Gegeven tekst →

Artikel 7. Verplichtingen

De verplichtingen die verbonden zijn aan de uitkering op grond van de Participatiewet, IOAW of IOAZ blijven gelden zolang er aanspraak gemaakt wordt op de bijstand. Dit geldt ook voor de re-integratieverplichtingen. De artikelen 54 en 58 van de Participatiewet zijn onverkort van toepassing.

Artikel 8. Detentie, buitenland of verblijf instelling

Als een van de belanghebbenden, gedurende de kennismakingsperiode, voor een periode van langer dan 28 dagen in een inrichting als bedoeld in artikel 1 onderdeel f van de Participatiewet verblijft, gedetineerd is of in het buitenland verblijft, houdt het recht op de kennismakingsperiode op te bestaan. Wanneer de partner niet langer meer in de inrichting verblijft, gedetineerd is of in het buitenland verblijft, kan de kennismakingsperiode opnieuw worden aangevraagd voor het resterende deel van de kennismakingsperiode, op voorwaarde dat er nog geen jaar is verstreken na de einddatum van de kennismakingsperiode.

Opdracht → Neem de tekst over de verplichtingen bij bijstand over van "Artikel 7. Verplichtingen" tot en met "onverkort van toepassing.", en vervang daarin "uitkering" door "bijstandsuitkering". De items vormen apart materiaal, los van de tekst.

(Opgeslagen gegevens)
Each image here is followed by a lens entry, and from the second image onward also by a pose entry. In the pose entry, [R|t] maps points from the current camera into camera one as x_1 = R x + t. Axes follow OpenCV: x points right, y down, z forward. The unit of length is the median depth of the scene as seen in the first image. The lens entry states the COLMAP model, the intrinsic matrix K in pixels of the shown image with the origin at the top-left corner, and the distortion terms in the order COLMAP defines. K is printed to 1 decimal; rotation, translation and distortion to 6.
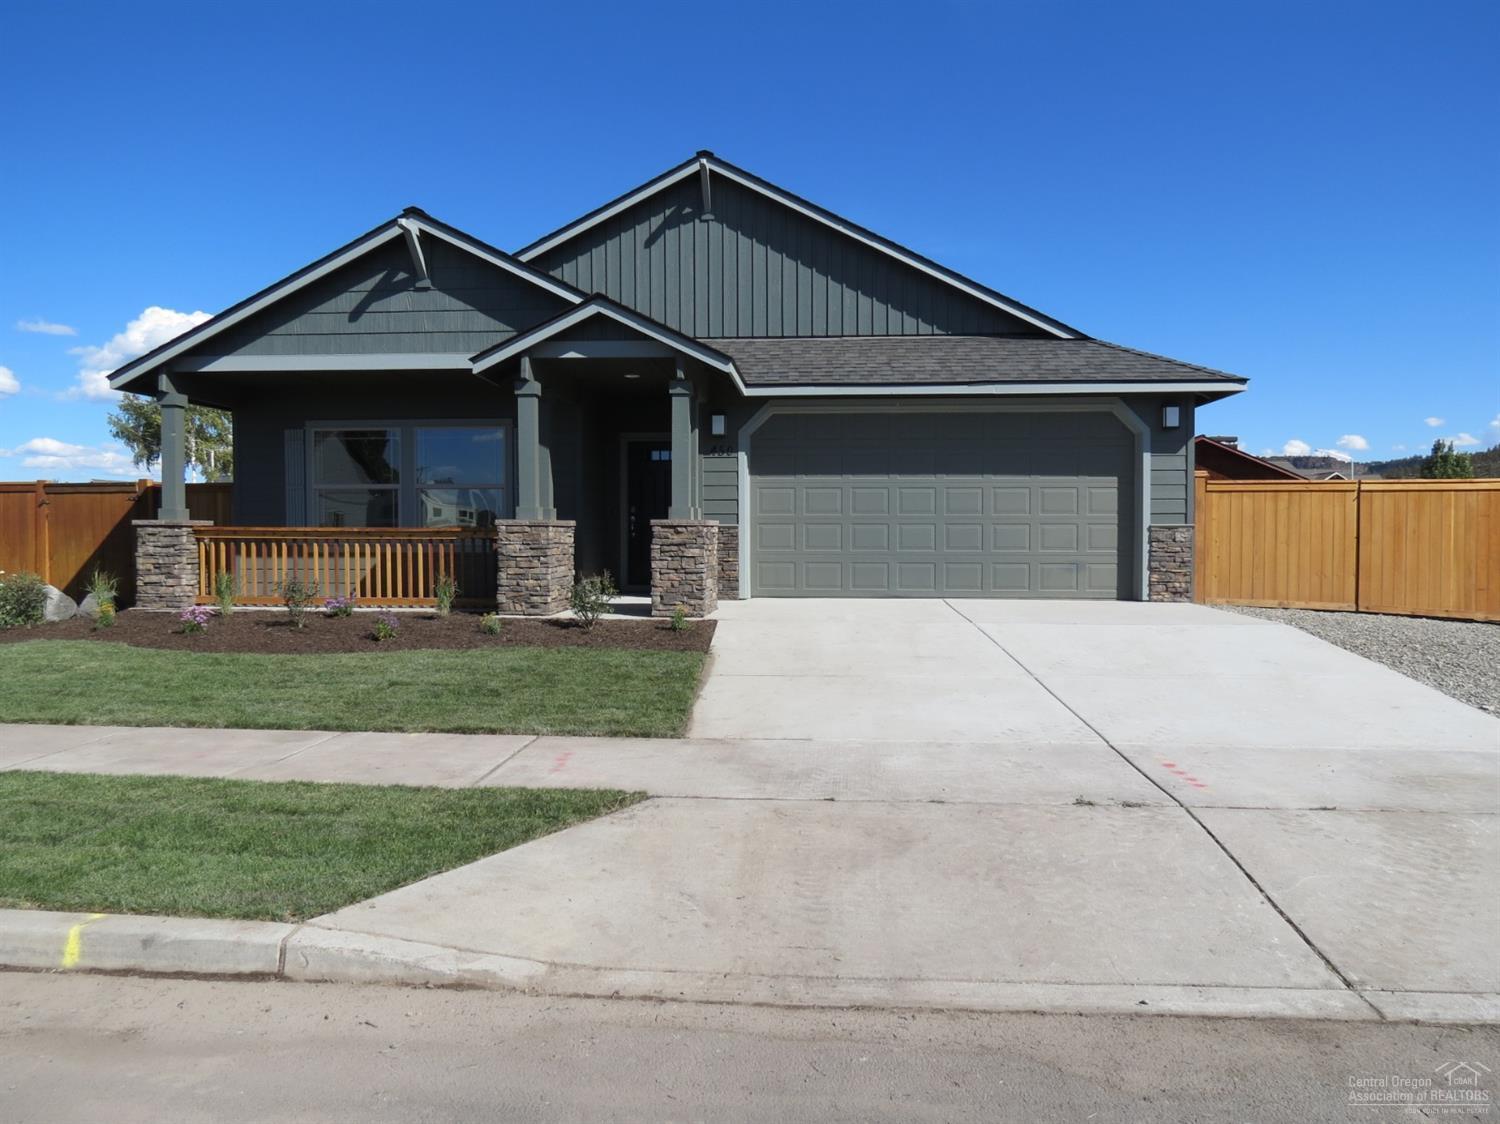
lens RADIAL K [[1063.7, 0, 747.0], [0, 1063.7, 558.2], [0, 0, 1]] dist [-0.028959, 0.008939]
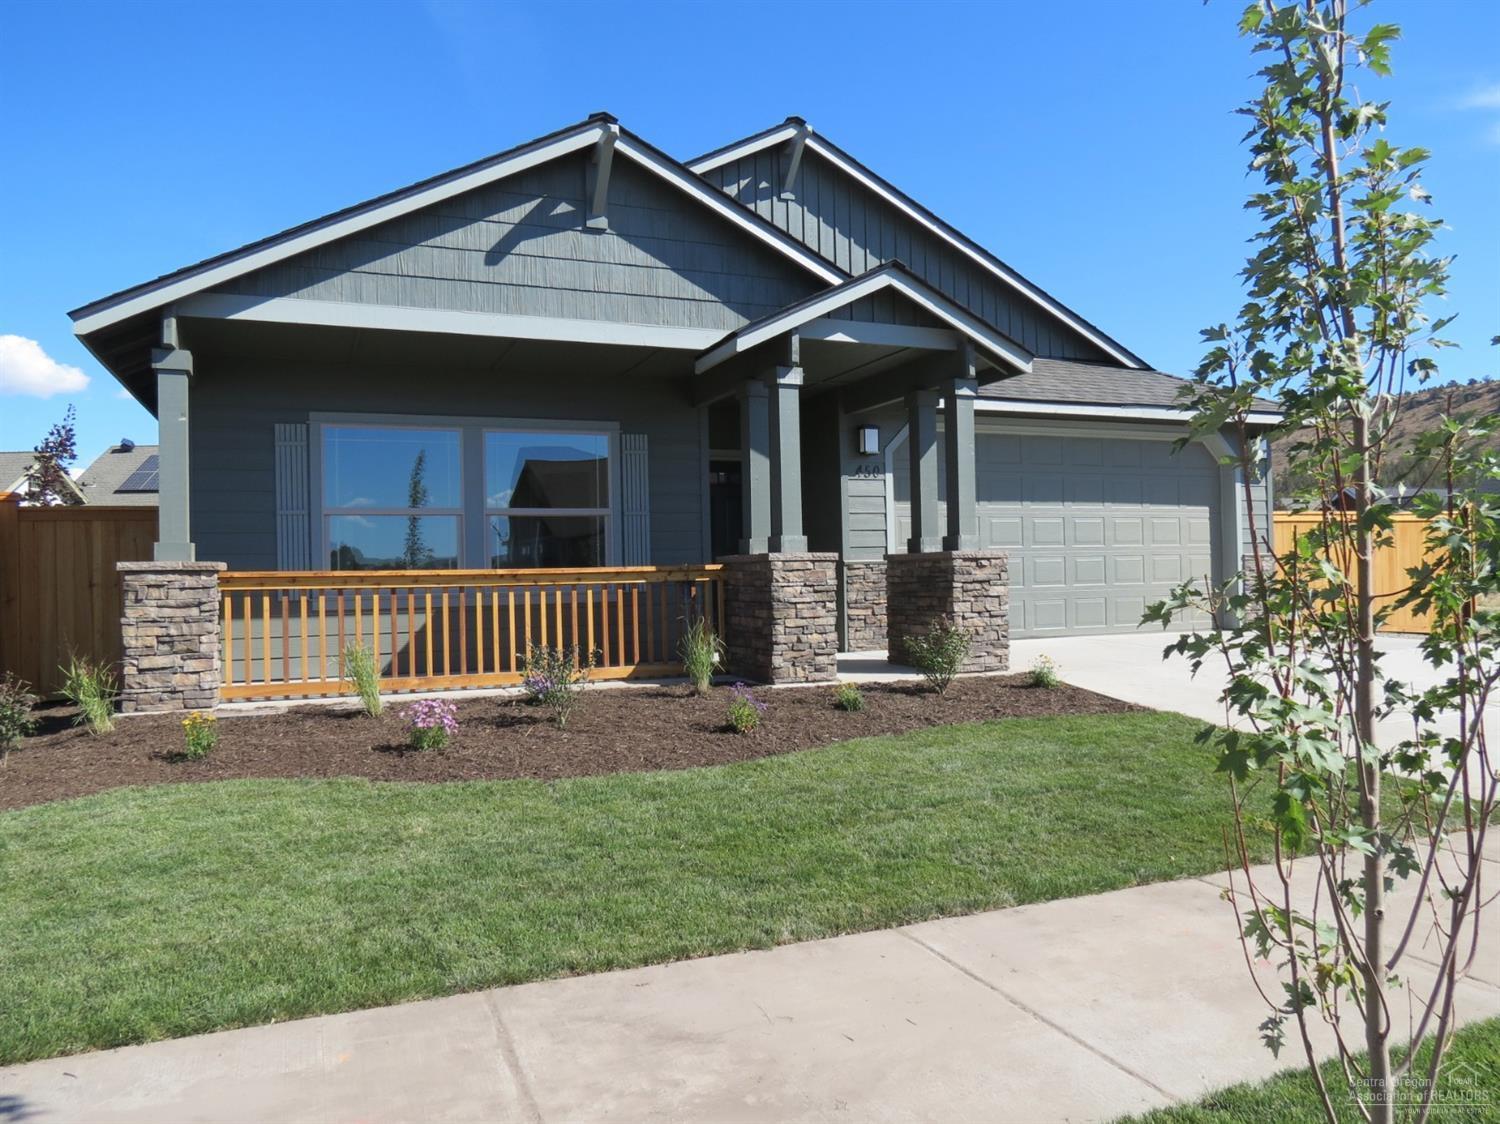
lens RADIAL K [[1063.7, 0, 748.4], [0, 1063.7, 559.7], [0, 0, 1]] dist [-0.028959, 0.008939]
pose [[0.894281, -0.012996, 0.447317, -0.499027], [0.031545, 0.998922, -0.034044, -0.006396], [-0.446392, 0.044556, 0.893727, 0.308291]]
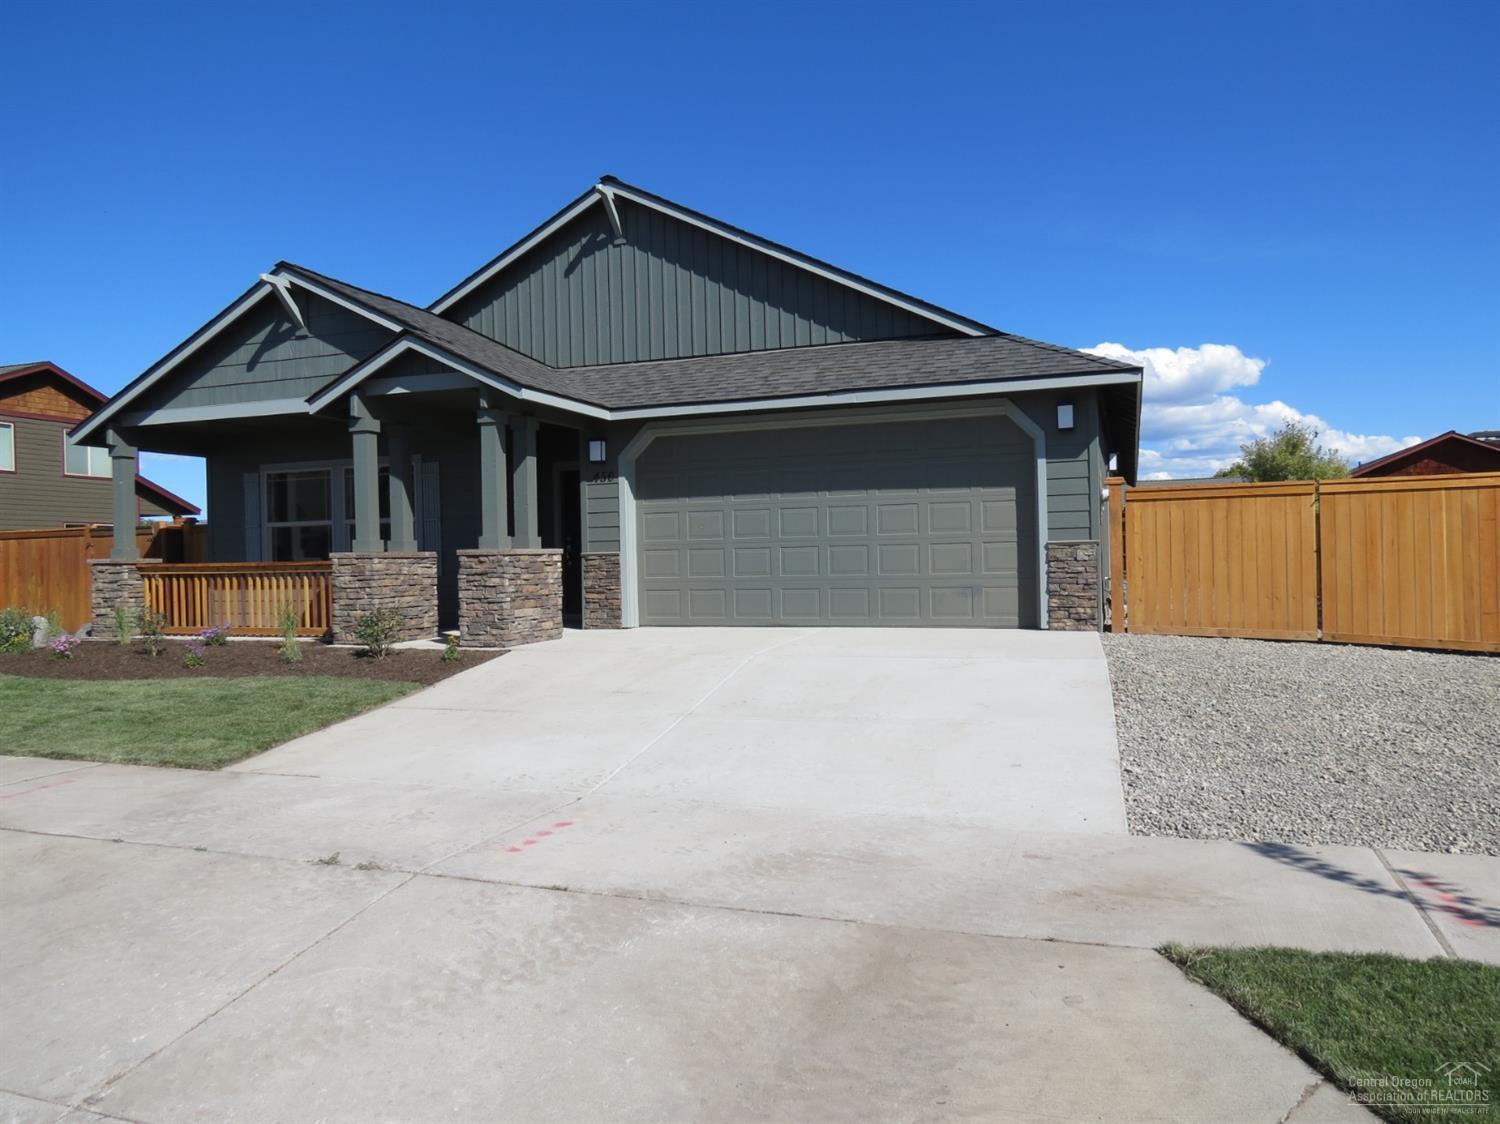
lens RADIAL K [[1063.7, 0, 746.9], [0, 1063.7, 557.1], [0, 0, 1]] dist [-0.028959, 0.008939]
pose [[0.963094, -0.020215, -0.268404, 0.378416], [0.013694, 0.999564, -0.026145, 0.000546], [0.268815, 0.021505, 0.962952, 0.094825]]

Uitkomst →
Artikel 7. Verplichtingen

De verplichtingen die verbonden zijn aan de bijstandsuitkering op grond van de Participatiewet, IOAW of IOAZ blijven gelden zolang er aanspraak gemaakt wordt op de bijstand. Dit geldt ook voor de re-integratieverplichtingen. De artikelen 54 en 58 van de Participatiewet zijn onverkort van toepassing.